- **Task requirements**: Go through the entries below and count the lines where the word "Left" appears; give only the count.
"""
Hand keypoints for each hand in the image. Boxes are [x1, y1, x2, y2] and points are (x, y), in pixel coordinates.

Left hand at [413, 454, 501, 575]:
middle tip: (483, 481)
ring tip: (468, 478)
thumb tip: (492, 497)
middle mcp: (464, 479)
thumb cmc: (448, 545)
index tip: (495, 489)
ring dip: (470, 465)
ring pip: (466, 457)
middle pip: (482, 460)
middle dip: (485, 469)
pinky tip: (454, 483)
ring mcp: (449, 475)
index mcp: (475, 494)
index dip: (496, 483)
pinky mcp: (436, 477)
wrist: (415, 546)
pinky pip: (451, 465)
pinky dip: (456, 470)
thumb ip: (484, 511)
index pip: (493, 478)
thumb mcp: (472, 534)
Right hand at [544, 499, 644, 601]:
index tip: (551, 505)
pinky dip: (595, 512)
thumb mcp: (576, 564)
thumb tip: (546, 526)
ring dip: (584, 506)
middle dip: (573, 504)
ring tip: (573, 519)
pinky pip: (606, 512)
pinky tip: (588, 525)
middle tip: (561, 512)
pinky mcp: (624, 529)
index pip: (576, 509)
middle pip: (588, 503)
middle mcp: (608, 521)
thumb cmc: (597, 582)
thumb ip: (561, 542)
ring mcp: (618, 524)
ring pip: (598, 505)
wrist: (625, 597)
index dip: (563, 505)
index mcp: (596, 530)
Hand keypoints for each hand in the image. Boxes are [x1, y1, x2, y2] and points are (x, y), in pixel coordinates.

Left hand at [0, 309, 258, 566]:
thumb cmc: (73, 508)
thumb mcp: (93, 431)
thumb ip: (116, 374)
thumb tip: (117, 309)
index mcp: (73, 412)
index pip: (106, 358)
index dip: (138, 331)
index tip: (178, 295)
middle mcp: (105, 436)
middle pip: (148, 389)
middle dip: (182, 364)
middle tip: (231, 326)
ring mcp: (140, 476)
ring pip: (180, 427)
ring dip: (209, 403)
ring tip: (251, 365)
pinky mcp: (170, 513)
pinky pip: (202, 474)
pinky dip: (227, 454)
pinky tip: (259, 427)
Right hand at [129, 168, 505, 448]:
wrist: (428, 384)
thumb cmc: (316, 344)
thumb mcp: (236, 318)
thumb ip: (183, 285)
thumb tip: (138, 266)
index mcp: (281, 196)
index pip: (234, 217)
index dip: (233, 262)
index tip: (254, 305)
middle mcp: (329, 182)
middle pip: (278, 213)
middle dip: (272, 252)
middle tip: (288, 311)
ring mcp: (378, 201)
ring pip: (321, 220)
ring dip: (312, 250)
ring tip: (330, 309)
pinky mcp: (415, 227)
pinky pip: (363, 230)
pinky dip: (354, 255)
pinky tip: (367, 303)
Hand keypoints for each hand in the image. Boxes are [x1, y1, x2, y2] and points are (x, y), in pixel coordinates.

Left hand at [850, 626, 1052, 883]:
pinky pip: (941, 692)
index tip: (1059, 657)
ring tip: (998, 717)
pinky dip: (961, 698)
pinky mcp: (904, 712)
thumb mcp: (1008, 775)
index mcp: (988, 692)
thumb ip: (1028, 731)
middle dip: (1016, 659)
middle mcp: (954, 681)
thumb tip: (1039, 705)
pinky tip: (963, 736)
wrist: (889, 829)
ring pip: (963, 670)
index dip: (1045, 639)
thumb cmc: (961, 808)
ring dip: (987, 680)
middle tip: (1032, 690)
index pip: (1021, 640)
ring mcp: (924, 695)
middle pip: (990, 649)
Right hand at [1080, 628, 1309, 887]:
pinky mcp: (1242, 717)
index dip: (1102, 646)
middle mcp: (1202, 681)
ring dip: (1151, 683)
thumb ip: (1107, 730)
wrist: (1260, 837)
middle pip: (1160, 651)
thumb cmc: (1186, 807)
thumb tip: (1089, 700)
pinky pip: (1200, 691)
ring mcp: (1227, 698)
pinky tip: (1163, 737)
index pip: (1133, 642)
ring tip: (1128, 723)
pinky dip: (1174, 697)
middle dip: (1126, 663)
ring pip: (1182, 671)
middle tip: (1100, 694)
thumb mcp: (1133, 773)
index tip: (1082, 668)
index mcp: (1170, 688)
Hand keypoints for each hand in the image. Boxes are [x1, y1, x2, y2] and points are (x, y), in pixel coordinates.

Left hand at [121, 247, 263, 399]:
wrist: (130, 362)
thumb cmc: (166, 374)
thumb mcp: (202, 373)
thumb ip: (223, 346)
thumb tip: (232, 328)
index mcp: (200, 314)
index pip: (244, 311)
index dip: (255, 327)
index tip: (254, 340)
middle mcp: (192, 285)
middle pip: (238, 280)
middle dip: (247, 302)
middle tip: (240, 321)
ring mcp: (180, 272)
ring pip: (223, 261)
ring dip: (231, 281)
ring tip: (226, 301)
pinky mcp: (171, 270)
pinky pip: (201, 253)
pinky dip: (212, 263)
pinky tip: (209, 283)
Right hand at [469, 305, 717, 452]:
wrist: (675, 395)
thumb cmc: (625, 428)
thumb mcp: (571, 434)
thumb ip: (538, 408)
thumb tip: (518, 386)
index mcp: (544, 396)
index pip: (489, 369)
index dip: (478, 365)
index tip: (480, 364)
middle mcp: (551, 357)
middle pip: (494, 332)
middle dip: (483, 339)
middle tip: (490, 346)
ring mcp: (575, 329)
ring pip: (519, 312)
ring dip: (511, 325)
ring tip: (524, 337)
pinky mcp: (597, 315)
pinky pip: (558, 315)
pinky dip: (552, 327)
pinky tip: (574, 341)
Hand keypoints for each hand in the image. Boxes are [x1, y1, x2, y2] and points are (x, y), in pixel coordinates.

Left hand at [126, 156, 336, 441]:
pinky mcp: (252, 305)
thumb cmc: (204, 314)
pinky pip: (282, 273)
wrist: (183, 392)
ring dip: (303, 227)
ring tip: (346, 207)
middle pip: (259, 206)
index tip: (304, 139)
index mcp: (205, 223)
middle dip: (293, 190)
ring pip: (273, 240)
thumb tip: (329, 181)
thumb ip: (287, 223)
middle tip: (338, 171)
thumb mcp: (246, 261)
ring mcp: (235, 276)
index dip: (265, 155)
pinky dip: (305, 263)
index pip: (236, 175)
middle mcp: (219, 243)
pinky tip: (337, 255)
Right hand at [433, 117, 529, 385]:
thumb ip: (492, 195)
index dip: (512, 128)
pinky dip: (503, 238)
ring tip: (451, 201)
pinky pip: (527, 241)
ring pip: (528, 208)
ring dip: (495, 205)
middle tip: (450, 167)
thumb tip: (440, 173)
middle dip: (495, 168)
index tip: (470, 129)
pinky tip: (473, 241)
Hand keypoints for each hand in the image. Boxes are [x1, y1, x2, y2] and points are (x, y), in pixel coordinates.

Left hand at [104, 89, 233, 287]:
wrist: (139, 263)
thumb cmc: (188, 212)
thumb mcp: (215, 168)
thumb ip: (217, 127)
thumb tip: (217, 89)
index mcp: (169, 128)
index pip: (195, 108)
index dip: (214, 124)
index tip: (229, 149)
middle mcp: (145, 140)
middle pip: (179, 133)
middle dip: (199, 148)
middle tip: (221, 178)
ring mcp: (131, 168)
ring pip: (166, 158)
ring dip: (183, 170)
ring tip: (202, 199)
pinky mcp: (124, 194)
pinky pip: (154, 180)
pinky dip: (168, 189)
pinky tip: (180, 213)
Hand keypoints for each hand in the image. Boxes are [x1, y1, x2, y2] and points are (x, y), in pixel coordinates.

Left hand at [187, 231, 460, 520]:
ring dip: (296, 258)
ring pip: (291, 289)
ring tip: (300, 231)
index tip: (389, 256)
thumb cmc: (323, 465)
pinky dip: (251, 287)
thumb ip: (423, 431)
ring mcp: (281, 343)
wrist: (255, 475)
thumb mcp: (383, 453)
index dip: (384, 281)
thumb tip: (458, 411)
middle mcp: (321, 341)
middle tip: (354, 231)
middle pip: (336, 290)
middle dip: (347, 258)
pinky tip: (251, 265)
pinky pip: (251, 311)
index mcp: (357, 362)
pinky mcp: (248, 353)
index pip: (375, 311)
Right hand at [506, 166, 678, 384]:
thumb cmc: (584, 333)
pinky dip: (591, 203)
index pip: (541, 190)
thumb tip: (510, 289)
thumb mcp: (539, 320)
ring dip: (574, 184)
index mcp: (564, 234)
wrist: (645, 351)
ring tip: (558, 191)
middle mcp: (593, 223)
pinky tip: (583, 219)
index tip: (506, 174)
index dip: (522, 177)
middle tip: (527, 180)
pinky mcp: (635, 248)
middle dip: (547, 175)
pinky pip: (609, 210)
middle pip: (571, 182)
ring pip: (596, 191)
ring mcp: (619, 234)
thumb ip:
"""
- **Output for this exercise**: 7